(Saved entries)

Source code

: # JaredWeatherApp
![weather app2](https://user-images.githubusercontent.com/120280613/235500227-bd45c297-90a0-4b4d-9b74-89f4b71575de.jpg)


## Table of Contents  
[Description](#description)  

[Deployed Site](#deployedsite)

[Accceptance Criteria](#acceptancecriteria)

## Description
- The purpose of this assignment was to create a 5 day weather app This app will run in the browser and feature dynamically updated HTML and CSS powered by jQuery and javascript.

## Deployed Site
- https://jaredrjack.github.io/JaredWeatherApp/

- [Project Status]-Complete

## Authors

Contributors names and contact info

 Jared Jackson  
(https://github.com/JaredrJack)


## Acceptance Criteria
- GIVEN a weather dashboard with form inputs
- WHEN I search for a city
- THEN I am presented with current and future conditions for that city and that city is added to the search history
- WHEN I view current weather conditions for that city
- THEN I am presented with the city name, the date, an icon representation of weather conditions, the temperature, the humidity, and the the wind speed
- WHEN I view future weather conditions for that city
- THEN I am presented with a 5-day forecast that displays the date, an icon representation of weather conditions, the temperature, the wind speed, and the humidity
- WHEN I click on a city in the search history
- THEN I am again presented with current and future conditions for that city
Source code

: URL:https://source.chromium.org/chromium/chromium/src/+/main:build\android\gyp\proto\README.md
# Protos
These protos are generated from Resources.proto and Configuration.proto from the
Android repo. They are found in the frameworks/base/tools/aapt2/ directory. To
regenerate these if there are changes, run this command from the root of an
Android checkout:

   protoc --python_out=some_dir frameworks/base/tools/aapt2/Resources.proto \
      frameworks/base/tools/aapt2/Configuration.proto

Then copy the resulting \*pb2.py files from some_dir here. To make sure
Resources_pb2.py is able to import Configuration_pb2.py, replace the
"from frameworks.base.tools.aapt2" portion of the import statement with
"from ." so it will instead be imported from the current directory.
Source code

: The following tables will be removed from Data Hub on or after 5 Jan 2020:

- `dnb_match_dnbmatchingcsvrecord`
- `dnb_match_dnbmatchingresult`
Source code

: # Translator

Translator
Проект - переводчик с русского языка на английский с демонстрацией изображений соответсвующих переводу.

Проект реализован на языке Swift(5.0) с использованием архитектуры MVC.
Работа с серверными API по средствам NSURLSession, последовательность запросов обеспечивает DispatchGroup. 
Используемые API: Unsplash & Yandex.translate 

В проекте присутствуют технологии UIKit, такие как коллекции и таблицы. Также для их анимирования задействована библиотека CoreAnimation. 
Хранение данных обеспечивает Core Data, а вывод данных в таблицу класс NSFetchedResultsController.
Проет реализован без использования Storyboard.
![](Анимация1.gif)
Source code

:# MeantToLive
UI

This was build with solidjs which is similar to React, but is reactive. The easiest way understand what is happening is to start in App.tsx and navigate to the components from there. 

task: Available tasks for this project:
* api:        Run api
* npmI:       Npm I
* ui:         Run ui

• Work instruction: Each line of the data is to be written out again exactly.

• Finished task:
Source code

: # JaredWeatherApp
![weather app2](https://user-images.githubusercontent.com/120280613/235500227-bd45c297-90a0-4b4d-9b74-89f4b71575de.jpg)


## Table of Contents  
[Description](#description)  

[Deployed Site](#deployedsite)

[Accceptance Criteria](#acceptancecriteria)

## Description
- The purpose of this assignment was to create a 5 day weather app This app will run in the browser and feature dynamically updated HTML and CSS powered by jQuery and javascript.

## Deployed Site
- https://jaredrjack.github.io/JaredWeatherApp/

- [Project Status]-Complete

## Authors

Contributors names and contact info

 Jared Jackson  
(https://github.com/JaredrJack)


## Acceptance Criteria
- GIVEN a weather dashboard with form inputs
- WHEN I search for a city
- THEN I am presented with current and future conditions for that city and that city is added to the search history
- WHEN I view current weather conditions for that city
- THEN I am presented with the city name, the date, an icon representation of weather conditions, the temperature, the humidity, and the the wind speed
- WHEN I view future weather conditions for that city
- THEN I am presented with a 5-day forecast that displays the date, an icon representation of weather conditions, the temperature, the wind speed, and the humidity
- WHEN I click on a city in the search history
- THEN I am again presented with current and future conditions for that city
Source code

: URL:https://source.chromium.org/chromium/chromium/src/+/main:build\android\gyp\proto\README.md
# Protos
These protos are generated from Resources.proto and Configuration.proto from the
Android repo. They are found in the frameworks/base/tools/aapt2/ directory. To
regenerate these if there are changes, run this command from the root of an
Android checkout:

   protoc --python_out=some_dir frameworks/base/tools/aapt2/Resources.proto \
      frameworks/base/tools/aapt2/Configuration.proto

Then copy the resulting \*pb2.py files from some_dir here. To make sure
Resources_pb2.py is able to import Configuration_pb2.py, replace the
"from frameworks.base.tools.aapt2" portion of the import statement with
"from ." so it will instead be imported from the current directory.
Source code

: The following tables will be removed from Data Hub on or after 5 Jan 2020:

- `dnb_match_dnbmatchingcsvrecord`
- `dnb_match_dnbmatchingresult`
Source code

: # Translator

Translator
Проект - переводчик с русского языка на английский с демонстрацией изображений соответсвующих переводу.

Проект реализован на языке Swift(5.0) с использованием архитектуры MVC.
Работа с серверными API по средствам NSURLSession, последовательность запросов обеспечивает DispatchGroup. 
Используемые API: Unsplash & Yandex.translate 

В проекте присутствуют технологии UIKit, такие как коллекции и таблицы. Также для их анимирования задействована библиотека CoreAnimation. 
Хранение данных обеспечивает Core Data, а вывод данных в таблицу класс NSFetchedResultsController.
Проет реализован без использования Storyboard.
![](Анимация1.gif)
Source code

:# MeantToLive
UI

This was build with solidjs which is similar to React, but is reactive. The easiest way understand what is happening is to start in App.tsx and navigate to the components from there. 

task: Available tasks for this project:
* api:        Run api
* npmI:       Npm I
* ui:         Run ui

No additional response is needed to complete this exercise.